Ideally, an integrity test would be carried out after the steam sterilisation, as the final step before committing to a batch. As mentioned above, connections would be required on the downstream side of the filter, which would be considered sterile at this point. Opening this side of the filter up to atmosphere, or to a non-sterile test rig, would invalidate the sterilisation process as it would open up potential routes for contamination to enter the process stream.

Therefore, a major challenge of this post-sterilisation integrity test is how to ensure that the sterile side of the filter is not exposed to a non-sterile environment.

Equally important is the ability to repeat the operation of the filtration process, the methods of cleaning, steam sterilisation and the introduction of process fluids to the filters, and being able to remove human error. Discrepancies in how different batches are operated can affect the final product, which is why validating a process to be repeatable is so important in pharmaceutical manufacture. For a filtration step these discrepancies can be as small as different operators opening valves at different rates, resulting in different flow characteristics across the filters, or different temperature profiles across the system. This is where understanding the process, and automating as much of it as possible, in order to make the process consistently repeatable, and controlling the critical process parameters, becomes vitally important for a validated manufacturing process.

With this in mind, and as part of a much larger facility improvement project, a team was put together at GSK Ulverston, UK, in October 2015, to improve the sterile filtration steps of an antibiotic production process. The resulting filtration system that we designed changed the heavily manual operation, with a single sterile filter (see Figure 1), to a fully piped up, fully automated filtration unit, with two sterile filters in series, for added security, and integrated integrity testing with no routes for contamination.

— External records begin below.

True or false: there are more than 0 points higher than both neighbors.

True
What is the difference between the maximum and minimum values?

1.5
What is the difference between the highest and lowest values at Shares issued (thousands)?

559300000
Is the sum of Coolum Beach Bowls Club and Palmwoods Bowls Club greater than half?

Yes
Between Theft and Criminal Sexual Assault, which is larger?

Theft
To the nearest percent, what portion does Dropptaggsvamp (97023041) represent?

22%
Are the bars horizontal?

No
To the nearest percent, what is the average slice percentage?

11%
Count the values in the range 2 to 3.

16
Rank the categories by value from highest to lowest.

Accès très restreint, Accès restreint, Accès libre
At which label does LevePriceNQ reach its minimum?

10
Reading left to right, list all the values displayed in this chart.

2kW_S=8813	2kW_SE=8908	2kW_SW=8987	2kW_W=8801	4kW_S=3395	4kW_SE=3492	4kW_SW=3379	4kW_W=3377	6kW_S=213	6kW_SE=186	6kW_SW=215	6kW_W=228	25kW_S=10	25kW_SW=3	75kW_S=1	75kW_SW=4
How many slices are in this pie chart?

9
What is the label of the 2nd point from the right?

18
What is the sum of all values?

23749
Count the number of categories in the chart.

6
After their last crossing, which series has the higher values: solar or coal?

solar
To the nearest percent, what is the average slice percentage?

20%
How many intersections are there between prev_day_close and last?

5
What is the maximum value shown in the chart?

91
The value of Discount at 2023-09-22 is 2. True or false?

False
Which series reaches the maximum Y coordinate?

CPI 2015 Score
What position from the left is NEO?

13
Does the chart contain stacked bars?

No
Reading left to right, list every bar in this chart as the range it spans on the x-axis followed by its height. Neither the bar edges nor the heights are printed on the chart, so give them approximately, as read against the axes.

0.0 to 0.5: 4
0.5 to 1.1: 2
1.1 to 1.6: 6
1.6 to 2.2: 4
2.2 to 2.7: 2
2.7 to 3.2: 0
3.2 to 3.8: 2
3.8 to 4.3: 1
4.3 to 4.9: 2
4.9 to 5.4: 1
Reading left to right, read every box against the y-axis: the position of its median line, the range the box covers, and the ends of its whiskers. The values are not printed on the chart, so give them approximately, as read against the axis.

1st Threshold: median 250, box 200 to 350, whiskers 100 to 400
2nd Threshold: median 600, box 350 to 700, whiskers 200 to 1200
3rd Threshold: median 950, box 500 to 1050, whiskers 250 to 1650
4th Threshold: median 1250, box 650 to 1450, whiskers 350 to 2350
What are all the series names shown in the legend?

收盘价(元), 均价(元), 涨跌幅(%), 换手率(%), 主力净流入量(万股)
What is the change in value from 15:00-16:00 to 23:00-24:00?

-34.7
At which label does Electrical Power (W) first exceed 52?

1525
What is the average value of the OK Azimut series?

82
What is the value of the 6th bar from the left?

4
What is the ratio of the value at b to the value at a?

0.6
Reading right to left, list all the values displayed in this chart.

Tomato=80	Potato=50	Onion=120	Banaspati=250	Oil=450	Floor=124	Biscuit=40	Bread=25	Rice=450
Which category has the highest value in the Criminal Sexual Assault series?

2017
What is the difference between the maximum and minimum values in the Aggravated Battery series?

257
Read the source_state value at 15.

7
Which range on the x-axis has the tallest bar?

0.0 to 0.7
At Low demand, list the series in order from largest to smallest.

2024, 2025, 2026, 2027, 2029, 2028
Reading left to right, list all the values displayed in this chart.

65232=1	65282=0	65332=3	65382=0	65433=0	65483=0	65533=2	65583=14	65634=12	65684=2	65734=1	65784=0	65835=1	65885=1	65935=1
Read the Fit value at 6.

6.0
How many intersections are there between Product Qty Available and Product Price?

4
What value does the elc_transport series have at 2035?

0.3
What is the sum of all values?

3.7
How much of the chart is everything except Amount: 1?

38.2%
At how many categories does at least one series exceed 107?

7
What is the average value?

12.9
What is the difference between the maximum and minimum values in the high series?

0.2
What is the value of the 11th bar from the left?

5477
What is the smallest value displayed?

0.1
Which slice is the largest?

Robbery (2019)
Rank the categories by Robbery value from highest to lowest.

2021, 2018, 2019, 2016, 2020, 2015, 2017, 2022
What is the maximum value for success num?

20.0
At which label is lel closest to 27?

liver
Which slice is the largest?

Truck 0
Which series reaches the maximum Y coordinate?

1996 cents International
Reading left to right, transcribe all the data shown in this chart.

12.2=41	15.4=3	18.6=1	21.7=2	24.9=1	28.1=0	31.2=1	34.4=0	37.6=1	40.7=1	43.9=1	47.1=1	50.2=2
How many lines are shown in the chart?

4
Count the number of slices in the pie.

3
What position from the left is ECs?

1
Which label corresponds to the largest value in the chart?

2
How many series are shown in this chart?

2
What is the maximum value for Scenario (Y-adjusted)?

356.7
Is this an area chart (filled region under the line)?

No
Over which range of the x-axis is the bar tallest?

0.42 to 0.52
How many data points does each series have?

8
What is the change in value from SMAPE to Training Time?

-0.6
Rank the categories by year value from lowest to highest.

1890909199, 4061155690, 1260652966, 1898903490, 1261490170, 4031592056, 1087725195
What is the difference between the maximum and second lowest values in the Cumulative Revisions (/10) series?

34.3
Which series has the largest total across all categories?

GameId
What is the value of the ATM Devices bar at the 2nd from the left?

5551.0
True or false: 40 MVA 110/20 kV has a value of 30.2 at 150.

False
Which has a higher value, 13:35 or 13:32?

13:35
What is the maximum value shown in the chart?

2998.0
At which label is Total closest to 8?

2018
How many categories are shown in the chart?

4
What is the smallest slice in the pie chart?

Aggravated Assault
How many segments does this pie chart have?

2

Figure 1: Original filtration setup

The resulting design has achieved the following, compared to the original setup:

  • it has removed all manual operations from the process, except for the replacement of the filter cartridges, allowing each batch operation to be run identically and removing operational discrepancies between batches;
  • plant setup time has been reduced, with no offline testing, or manual setting up of process routes required;
  • each operation is monitored to ensure critical process parameters are maintained, reducing processing risks;
  • filter integrity and sterility is confirmed at the final point before introducing valuable product, eliminating costs of lost batches;
  • as specific end points of the process are monitored, the processing operations are as efficient as possible, however, the monitoring will allow the process to be better understood and developed, allowing further process efficiencies to be realised in the future; and
  • as the whole operation is now fully contained, operator and environmental safety has also been greatly increased.

There were a number of challenges, not all of them technical, that had to be overcome before we got to this stage.

Original scope

There were three rooms where sterile filtration took place within the facility. The existing process (see Figure 1) for each consisted of one sterile filter, approximately eight manual valves, and a selection of hoses and wall-plate connections allowing the desired process route to be set up.

Once a filter had been sterilised it was not possible to confirm integrity of the filter without exposing the sterile side of the filter to the room environment. So we were tasked with improving the sterility of the process, introducing dual sterile filtration, integrating the filter integrity testing, automating as much of the operation as we could, minimising the amount of equipment within the clean room, and retrofitting a new unit into an existing, congested, building – an interesting challenge!

The overriding design requirement of the process improvement was to design a system that would allow for integrity testing of the sterile filters, post sterilisation, with no risk of  contamination. This would allow integrity and sterility to be confirmed as the final step prior to introducing a batch.